• **Exercise**: Leaving out all pictures, reproduce the entries below exactly, from the first line through the line that contains "## Information regarding Flutter SDK".

***** Given records

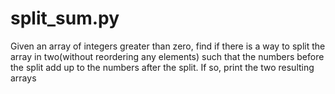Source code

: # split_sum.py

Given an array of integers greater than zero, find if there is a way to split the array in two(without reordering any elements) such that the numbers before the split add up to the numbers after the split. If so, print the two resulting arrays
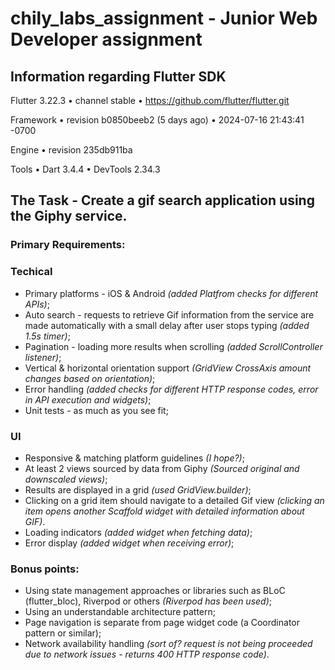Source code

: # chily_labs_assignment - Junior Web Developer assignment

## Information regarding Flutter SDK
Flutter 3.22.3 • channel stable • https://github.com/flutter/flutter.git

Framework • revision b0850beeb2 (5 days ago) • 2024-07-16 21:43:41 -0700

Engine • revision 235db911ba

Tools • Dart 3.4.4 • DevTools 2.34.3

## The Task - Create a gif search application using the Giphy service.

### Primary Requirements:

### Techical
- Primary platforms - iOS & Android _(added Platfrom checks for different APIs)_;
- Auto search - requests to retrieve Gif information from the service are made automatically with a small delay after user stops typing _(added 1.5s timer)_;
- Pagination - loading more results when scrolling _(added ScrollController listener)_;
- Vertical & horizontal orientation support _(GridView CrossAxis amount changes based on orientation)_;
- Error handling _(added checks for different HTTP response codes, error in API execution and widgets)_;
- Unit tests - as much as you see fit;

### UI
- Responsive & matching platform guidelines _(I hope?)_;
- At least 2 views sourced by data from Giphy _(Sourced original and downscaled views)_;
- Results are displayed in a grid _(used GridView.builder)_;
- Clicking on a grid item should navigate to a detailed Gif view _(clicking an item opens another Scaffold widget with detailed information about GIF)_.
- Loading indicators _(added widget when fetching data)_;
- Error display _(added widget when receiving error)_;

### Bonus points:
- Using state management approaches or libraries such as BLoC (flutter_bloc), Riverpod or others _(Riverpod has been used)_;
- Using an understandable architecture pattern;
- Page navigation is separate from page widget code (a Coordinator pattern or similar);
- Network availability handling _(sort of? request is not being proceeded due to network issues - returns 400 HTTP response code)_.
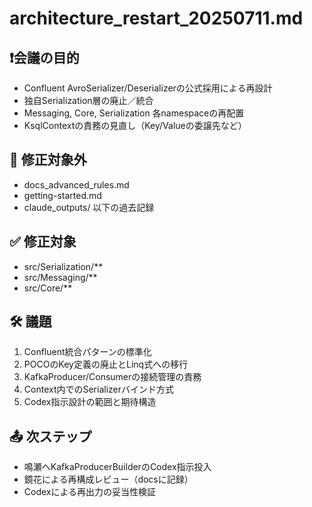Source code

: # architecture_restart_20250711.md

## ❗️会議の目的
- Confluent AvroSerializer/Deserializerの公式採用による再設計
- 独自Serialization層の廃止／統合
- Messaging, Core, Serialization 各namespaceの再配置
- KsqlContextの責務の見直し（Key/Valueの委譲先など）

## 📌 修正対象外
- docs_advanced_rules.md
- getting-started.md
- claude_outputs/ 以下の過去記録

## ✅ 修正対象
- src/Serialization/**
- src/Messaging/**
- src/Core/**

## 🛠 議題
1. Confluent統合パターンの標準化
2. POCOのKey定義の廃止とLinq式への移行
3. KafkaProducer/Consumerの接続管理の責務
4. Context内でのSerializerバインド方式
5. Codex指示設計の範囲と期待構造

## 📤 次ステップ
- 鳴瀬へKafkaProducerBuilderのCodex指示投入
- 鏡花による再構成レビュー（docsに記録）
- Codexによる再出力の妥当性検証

**********

• **Result of this task**:
Source code

: # split_sum.py

Given an array of integers greater than zero, find if there is a way to split the array in two(without reordering any elements) such that the numbers before the split add up to the numbers after the split. If so, print the two resulting arrays
Source code

: # chily_labs_assignment - Junior Web Developer assignment

## Information regarding Flutter SDK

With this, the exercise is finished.